● EXERCISE AIM: Locate, in the data below, the line that contains "Sebrae ao menos" and the line that contains "Sebrae possuem maior"; reproduce exactly those two lines and every line between them, nothing more.
>>>>
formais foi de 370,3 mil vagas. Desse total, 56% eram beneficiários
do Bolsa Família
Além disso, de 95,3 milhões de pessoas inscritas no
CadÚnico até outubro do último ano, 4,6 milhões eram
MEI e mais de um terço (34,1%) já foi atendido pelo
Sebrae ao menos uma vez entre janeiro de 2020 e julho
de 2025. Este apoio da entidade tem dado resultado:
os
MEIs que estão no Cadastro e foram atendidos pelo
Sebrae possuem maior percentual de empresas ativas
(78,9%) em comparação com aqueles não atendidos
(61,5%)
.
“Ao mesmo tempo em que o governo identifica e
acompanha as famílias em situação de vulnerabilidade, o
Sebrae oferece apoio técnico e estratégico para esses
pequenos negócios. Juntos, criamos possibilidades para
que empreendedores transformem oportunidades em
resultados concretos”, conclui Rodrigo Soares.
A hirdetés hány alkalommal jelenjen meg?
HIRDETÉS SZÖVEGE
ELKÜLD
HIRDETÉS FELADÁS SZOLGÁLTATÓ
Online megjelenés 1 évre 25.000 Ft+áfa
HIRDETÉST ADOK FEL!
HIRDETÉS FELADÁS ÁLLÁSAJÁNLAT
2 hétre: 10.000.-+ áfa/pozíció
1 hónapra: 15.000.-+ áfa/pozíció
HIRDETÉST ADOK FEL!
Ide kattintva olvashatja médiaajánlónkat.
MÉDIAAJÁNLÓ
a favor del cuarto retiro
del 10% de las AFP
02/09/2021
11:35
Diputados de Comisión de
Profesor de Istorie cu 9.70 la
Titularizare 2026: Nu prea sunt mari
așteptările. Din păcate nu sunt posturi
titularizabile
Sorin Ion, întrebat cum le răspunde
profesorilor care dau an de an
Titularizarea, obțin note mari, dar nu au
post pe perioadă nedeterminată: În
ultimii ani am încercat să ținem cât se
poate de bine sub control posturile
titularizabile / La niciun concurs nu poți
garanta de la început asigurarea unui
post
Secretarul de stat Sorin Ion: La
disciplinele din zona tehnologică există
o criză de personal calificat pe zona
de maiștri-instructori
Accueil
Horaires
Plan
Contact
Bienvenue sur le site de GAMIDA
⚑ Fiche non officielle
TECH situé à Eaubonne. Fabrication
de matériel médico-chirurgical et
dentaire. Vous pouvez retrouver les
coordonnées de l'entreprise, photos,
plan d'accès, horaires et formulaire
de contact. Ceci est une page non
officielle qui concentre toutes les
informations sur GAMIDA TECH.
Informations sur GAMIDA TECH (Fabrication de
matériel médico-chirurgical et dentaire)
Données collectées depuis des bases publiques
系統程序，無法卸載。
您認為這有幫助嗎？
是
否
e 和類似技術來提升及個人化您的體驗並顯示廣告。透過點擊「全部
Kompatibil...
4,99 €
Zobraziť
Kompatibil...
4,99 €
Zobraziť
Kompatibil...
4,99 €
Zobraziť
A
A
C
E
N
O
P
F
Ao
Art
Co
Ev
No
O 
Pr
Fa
<<<<
● WRITTEN RESPONSE:
Sebrae ao menos uma vez entre janeiro de 2020 e julho
de 2025. Este apoio da entidade tem dado resultado:
os
MEIs que estão no Cadastro e foram atendidos pelo
Sebrae possuem maior percentual de empresas ativas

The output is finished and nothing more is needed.